Ein echter Hingucker
02.08.2010 | 18:45 Uhr 2010-08-02T18:45:00+0200
Die Filmstiftung NRW zeigt eine Komödie über schwule Fußballer: „Filmschauplätze“ zu Gast im Niederrheinstadion
Er hatte es nicht leicht. Die Toten Hosen klangen im Trommelfell nach, der Fuß wippte noch zum Takt von Bon Jovi, das Herz schlug zum Abspann des Vorfilms. Da plänkelt „Männer wie wir“ mit den Bildern eines jungen Fußballspielers langsam in die leider unterbesetzten Reihen des Niederrheinstadions – und überrascht seine Zuschauer mit einer liebevoll gemachten, witzigen Geschichte über homosexuelle Kreisligisten: Die Filmstiftung NRW war wieder einmal zu Gast in Oberhausen.
„Filmschauplätze“ nennt sich das Konzept der NRW-Stiftung, das Anna Fantl 1997 auf den Weg gebracht hat. Ein französischer Kollege hatte sie davon überzeugt, dass man außergewöhnliche Filme an ungewöhnlichen Orten zeigen sollte, die sich inhaltlich auch noch auf das Gezeigte beziehen. Seitdem reist Fantl jeden Sommer mit ihrer 54 Quadratmeter großen Leinwand durch die Region, zeigt meist von der Filmstiftung geförderte Werke, die in NRW spielen „und so den Zuschauer seine Heimat neu entdecken lassen.“
Unsere Stadt gehört seit Beginn des Projekts zu seinen Stammplätzen. Nach Burg Vondern, Schloss und Altenberg packte Fantl am Sonntag ihre Leinwand erstmals am Niederrheinstadion aus, an einer „geilen Location“, wie die Leiterin des Projekts sagte.

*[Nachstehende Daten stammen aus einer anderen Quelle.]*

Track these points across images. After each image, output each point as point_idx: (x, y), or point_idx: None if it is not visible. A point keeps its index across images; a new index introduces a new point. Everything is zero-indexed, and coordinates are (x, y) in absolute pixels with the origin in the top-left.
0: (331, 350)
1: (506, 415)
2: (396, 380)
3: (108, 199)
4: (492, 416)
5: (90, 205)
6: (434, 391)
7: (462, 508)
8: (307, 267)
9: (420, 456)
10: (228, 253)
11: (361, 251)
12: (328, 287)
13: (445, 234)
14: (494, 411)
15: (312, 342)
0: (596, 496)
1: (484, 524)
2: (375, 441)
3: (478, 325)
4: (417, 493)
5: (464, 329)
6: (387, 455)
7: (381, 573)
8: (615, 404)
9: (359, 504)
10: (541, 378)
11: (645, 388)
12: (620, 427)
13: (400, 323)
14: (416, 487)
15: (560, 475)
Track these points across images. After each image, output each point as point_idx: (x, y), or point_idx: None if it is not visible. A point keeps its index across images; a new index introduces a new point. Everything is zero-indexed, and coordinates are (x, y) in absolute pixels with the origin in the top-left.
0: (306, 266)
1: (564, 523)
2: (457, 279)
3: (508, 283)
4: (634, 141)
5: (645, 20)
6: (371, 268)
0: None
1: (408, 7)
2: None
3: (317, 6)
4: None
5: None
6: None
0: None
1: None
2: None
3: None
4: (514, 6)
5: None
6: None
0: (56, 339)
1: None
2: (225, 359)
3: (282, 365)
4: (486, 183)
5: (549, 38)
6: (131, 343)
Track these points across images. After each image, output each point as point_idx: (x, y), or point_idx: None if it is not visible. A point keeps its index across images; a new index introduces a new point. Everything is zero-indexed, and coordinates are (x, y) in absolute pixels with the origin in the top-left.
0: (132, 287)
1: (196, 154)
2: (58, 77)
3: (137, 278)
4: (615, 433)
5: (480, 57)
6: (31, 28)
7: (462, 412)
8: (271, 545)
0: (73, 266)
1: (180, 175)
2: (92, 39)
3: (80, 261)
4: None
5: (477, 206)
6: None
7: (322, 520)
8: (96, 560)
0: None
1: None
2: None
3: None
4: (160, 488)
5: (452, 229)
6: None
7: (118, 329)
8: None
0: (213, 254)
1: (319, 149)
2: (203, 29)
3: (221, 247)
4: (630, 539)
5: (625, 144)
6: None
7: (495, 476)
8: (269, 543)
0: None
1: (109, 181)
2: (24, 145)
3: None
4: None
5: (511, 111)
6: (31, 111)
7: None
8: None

Mottek: bekannt-gelungener Griff in die Evergreen-Kiste
Einig war sie sich da mit den Musikern der Oberhausener Gruppe „Mottek“, die sich über ihr Heimspiel freuten und das recht gemischte Publikum mit bekannt-gelungenem Griff in die Evergreen-Kiste bestens unterhielten. Bis zur Dämmerung spielten sie ihre knapp 150 Zuhörer warm, Schlagzeuger André Zimmermann sogar mit solchem Elan, dass ihm einer seiner Drumsticks kaputt ging.
Ein Andenken für die Fans, die ab Viertel vor zehn nur noch mit einem Auge auf die mit Abbauarbeiten beschäftigten Musiker achteten: Auf der Leinwand hatte der Kurzfilm „Heimspiel“ von Bogdana Vera Lorenz, Absolventin der Filmschule Köln, begonnen. Für den Nachwuchspreis „First Steps“ sei dieser hervorragende und Fragen stellende Film über einen Hooligan im Lehrberuf (Wotan Wilke Möhring) nominiert, hatte Fantl zuvor gesagt, und der Zuschauer verstand recht schnell, warum.
„Männer wie wir“ trat also gegen ein starkes Vorprogramm an und musste sich dennoch nicht dahinter verstecken: Mit Situationskomik und Dialogwitz greift diese Komödie von Sherry Hormann tief in die Klischeekiste und amüsiert sich abwechselnd über schwule Rocker, knorrige Ex-Fußballer und sture Dorfbewohner, die stets einen Schwulenwitz auf den Lippen haben und sich dann doch eines Besseren belehren lassen. Ein gelungener Abend. Mehr davon!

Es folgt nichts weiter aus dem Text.